Dr Bertie Müller, senior lecturer in computer science at Swansea University, has a keen interest in the propagation of bias in machine learning systems as well as technology ethics and artificial intelligence. His view is that because AI systems can be proactive, autonomous and can evolve in ways that haven’t been thought of, there need to be international initiatives to govern the data that goes into the systems.

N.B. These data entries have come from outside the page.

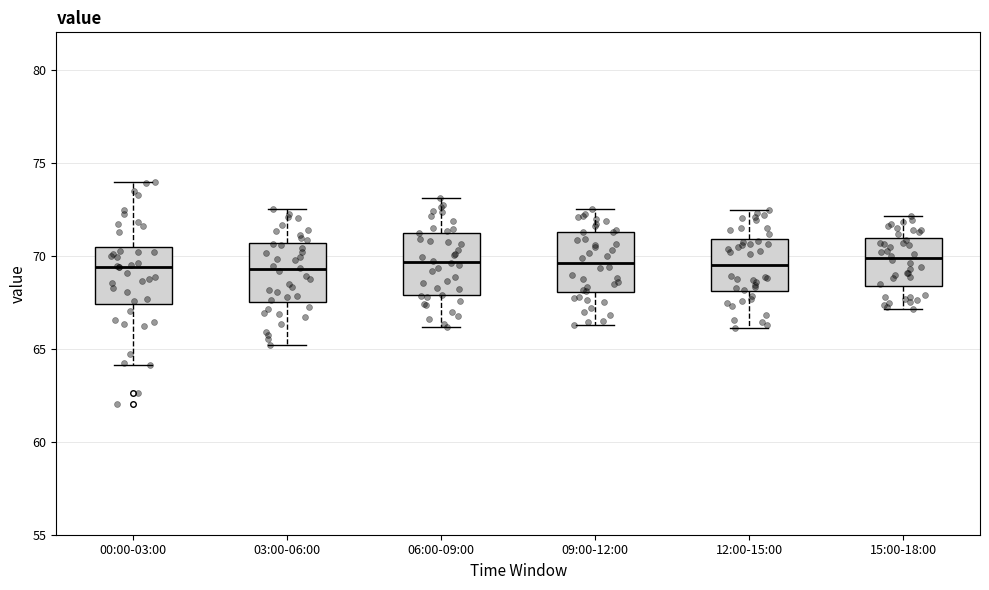

Where is the upper edge of the box for 09:00-12:00 on the y-axis? The values are not printed on the chart, so give them approximately, as read against the axis.

71.5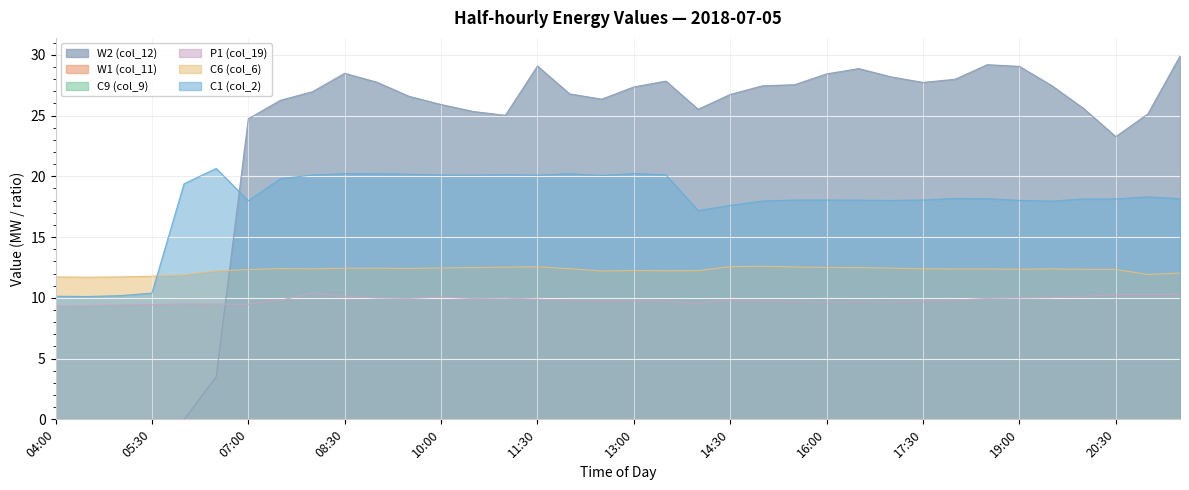

What is the total value across all series at 12:00?

69.2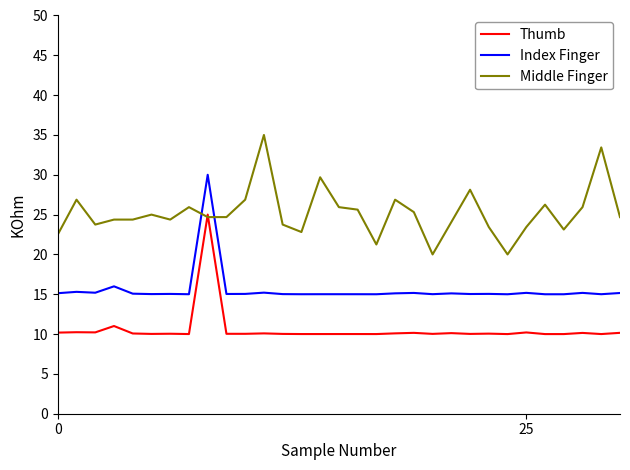

What is the highest value of the Thumb series?

25.0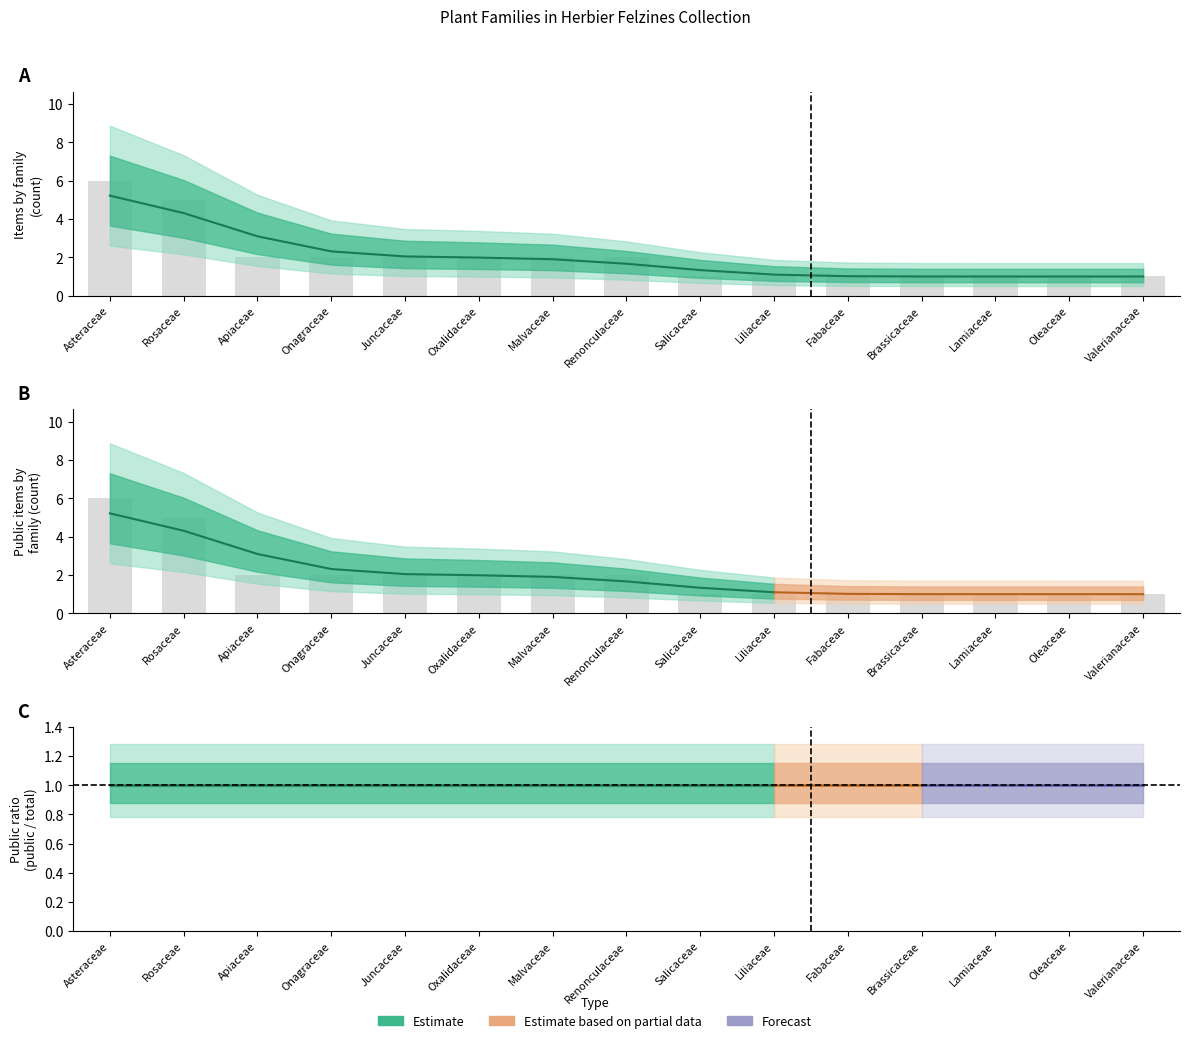

Where does the public series first go above 2?

Asteraceae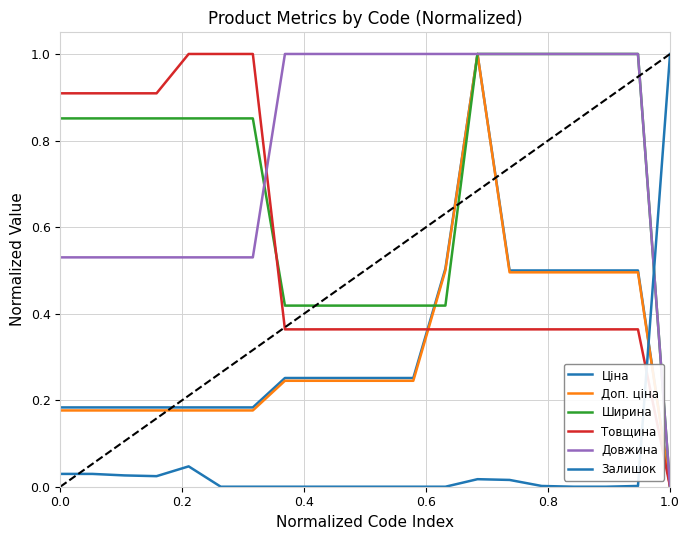

What is the greatest value displayed?

1.0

There are several examples of how vulnerabilities in autonomous systems can lead to problems. In one instance, a stop sign defaced by stickers led an autonomous vehicle’s image recognition software to incorrectly perceive it as a 40mph sign instead. Another group of researchers introduced background noise when giving a command to voice recognition software in a smart home assistant. This dramatically altered what the software understood its instruction to be.
These examples could be seen as innocuous until we think of potential consequences if these systems were deployed and attacked on a large scale. Misidentification could lead to the wrong person being admitted to restricted premises if facial recognition is used as a security measure. In addition, autonomous cars could speed up when they are not supposed to and put its passengers, other road users and pedestrians at risk of injury or death.
Müller spoke of the need to make the public aware of these kinds of vulnerabilities. “It is no good just having experts know about these vulnerabilities. Everyone needs to know them because everyone uses these devices. They are ubiquitous and we need to know about this otherwise we can’t mitigate it,” he said.
One form of mitigation actually uses the concept of introduction of noise or interference mentioned above and is called differential privacy. Müller said “This is a way to deal with privacy by introducing some random data and thereby making it less likely for individuals to be reidentified through the data that is collected.”
The lecturer also referred to an approach developed at Cornell University called federated learning which allows AI researchers to gather data and store it locally rather than centrally. Then certain anonymised parts of the data that are required for a specific task are transmitted. “We need to address privacy and this is the way to do that,” he said.
He also called for some sort of certification to let users know if their data is being collected, what kind and for what purpose when they use a particular product or service.
For Müller, going forward artificial intelligence and autonomous systems should be reliable, responsible and resilient. He said: “We need to have systems that we know are reliable, that are built to withstand cyber threats and we need to have ways to respond to cyber-attacks, even on a smaller scale in our homes.”
An idea that Müller has been working on is that of dynamic governance or dynamic ethical approval of systems on a continuous basis. because he feels that an ethics committee ticking a box is an outdated form of governance for evolving autonomous AI systems.
He said: “We need to have something like an MOT of governance, of ethical approval that is repeated maybe once a year, or more often depending on how critical a system is, how sensitive the data is, how vulnerable the system is.”
Dr Bertie Müller was speaking at Digital Transformation Expo Europe.